Here is an improved script, you can run it manually:
#!/bin/bash
#v. 0.0.0
#cpu minimal limit to log
cpuLimit=50;
#log files
cpuLog="/var/log/cpu-log.log";
cpuLimitLog="/var/log/cpu-limit-log.log";
while true;
###cpuUsage=$(top -bn2 | grep '%Cpu' | tail -1 | grep -P '(....|...) id,'|awk '{print 100-$8}');
cpuUsage=$( cat <(grep 'cpu ' /proc/stat) <(sleep 1 && grep 'cpu ' /proc/stat) | awk -v RS="" '{print ($13-$2+$15-$4)*100/($13-$2+$15-$4+$16-$5)}' );
#comment this next line out if you don't need to log all resource limits
do (echo; echo "CPU usage ${cpuUsage%.*}: $(date)" && ps -e -o pcpu,pmem,user,group,vsz,nice,args --sort=-pcpu | head -10 | cut -d" " -f1- ) >> $cpuLog;
#log if cou utilisation is above a limit
if [ ${cpuUsage%.*} -ge $cpuLimit ]
then
#uncomment next just to see if works
#echo ${cpuUsage%.*};
( echo; echo "CPU usage ${cpuUsage%.*}: $(date)" && ps -e -o pcpu,pmem,user,group,vsz,nice,args --sort=-pcpu | head -10 | cut -d" " -f1- ) >> $cpuLimitLog;
fi;
sleep 5;
done
You can change the cpu limit to log (in your case you want only 100, but I put 50 for testing purposes)
cpuLimit=50;
And now I sorted out to show the processes that really eat up cpu, here is an example of the output (you can change the log file location, I change them to /var/log/cpu-limit-log.log…)

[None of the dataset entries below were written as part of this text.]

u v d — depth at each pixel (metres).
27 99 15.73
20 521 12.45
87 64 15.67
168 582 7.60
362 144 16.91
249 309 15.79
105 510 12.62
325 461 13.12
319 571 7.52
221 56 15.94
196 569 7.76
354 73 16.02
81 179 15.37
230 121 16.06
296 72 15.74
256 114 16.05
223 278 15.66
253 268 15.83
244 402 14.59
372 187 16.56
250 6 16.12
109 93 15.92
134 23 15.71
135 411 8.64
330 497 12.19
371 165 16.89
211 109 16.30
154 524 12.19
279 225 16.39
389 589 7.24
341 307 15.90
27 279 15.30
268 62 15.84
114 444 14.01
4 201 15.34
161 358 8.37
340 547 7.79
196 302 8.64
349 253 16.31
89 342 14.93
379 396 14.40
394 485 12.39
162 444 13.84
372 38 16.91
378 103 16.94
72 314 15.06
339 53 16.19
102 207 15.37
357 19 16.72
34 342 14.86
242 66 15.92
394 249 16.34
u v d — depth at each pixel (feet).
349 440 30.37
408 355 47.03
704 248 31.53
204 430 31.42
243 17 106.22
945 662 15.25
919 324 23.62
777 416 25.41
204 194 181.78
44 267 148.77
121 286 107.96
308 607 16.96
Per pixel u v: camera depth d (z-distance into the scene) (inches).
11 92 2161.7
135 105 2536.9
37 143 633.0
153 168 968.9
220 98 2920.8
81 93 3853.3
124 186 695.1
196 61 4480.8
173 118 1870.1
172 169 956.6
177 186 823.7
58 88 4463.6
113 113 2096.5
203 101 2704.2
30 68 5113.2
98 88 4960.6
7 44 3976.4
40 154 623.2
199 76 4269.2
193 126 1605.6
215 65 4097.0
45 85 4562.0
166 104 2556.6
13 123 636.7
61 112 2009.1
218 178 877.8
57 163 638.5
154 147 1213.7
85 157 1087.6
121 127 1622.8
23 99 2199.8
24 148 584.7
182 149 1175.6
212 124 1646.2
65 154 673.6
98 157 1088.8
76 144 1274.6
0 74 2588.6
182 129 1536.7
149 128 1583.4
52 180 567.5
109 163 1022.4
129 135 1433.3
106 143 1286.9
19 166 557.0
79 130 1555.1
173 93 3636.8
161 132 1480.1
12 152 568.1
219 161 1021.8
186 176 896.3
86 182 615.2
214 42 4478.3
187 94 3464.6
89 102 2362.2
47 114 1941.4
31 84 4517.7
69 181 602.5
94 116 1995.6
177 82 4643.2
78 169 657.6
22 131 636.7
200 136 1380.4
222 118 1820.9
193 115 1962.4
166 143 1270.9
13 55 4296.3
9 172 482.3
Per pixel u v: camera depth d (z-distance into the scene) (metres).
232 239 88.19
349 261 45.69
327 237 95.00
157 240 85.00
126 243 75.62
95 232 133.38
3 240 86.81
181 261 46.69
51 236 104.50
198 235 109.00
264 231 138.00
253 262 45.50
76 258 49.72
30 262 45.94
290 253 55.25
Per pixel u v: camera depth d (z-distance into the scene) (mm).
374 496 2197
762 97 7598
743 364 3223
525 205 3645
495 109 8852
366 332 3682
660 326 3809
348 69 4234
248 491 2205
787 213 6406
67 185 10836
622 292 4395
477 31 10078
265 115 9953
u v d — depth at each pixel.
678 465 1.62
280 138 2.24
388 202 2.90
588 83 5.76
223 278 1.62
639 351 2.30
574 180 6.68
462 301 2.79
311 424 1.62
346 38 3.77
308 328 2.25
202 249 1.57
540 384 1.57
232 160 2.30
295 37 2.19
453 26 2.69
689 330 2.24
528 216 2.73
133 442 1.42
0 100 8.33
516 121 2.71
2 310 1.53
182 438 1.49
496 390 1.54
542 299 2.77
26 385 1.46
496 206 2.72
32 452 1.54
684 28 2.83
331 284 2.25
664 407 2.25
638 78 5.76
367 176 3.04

CPU usage 54: Fri Sep 1 06:24:37 EEST 2023
%CPU %MEM USER GROUP VSZ NI COMMAND
21.0 1.9 root root 123788 0 /usr/share/webmin/authentic-theme/stats.cgi
5.3 11.4 root root 1002776 0 /usr/bin/suricata -D --af-packet -c /etc/suricata/suricata.yaml --pidfile /run/suricata.pid
4.6 0.2 root root 167756 0 /sbin/init
1.1 0.7 root root 1551532 0 /usr/bin/python3 /usr/bin/fail2ban-server -xf start
0.0 0.0 root root 0 0 [kthreadd]
0.0 0.0 root root 0 -20 [rcu_gp]
0.0 0.0 root root 0 -20 [rcu_par_gp]
0.0 0.0 root root 0 -20 [slub_flushwq]
0.0 0.0 root root 0 -20 [netns]
CPU usage 60: Fri Sep 1 06:25:02 EEST 2023
%CPU %MEM USER GROUP VSZ NI COMMAND
72.0 0.0 root root 3644 0 gzip -f -9 /var/log/account//pacct.0
9.6 1.8 root root 128532 0 /usr/share/webmin/virtual-server/collectinfo.pl
5.3 11.4 root root 1002776 0 /usr/bin/suricata -D --af-packet -c /etc/suricata/suricata.yaml --pidfile /run/suricata.pid
4.6 0.2 root root 167756 0 /sbin/init
2.0 1.4 root root 110656 0 /usr/share/webmin/webmincron/webmincron.pl
1.1 0.7 root root 1551532 0 /usr/bin/python3 /usr/bin/fail2ban-server -xf start
0.0 0.0 root root 0 0 [kthreadd]
0.0 0.0 root root 0 -20 [rcu_gp]
0.0 0.0 root root 0 -20 [rcu_par_gp]
CPU usage 50: Fri Sep 1 06:26:30 EEST 2023
%CPU %MEM USER GROUP VSZ NI COMMAND
11.0 0.0 root root 0 0 [/usr/share/webm] <defunct>
6.2 1.8 root root 120216 0 /usr/share/webmin/webmin/refresh_modules.cgi
5.3 11.4 root root 1002776 0 /usr/bin/suricata -D --af-packet -c /etc/suricata/suricata.yaml --pidfile /run/suricata.pid
4.6 0.2 root root 167756 0 /sbin/init
1.1 0.7 root root 1551532 0 /usr/bin/python3 /usr/bin/fail2ban-server -xf start
0.0 0.0 root root 0 0 [kthreadd]
0.0 0.0 root root 0 -20 [rcu_gp]
0.0 0.0 root root 0 -20 [rcu_par_gp]
0.0 0.0 root root 0 -20 [slub_flushwq]
Hopefully is more useful than last solution I gave you, for you and for anyone else…
Anyway, sorry for before, was first time coding in bash but that is no excuse.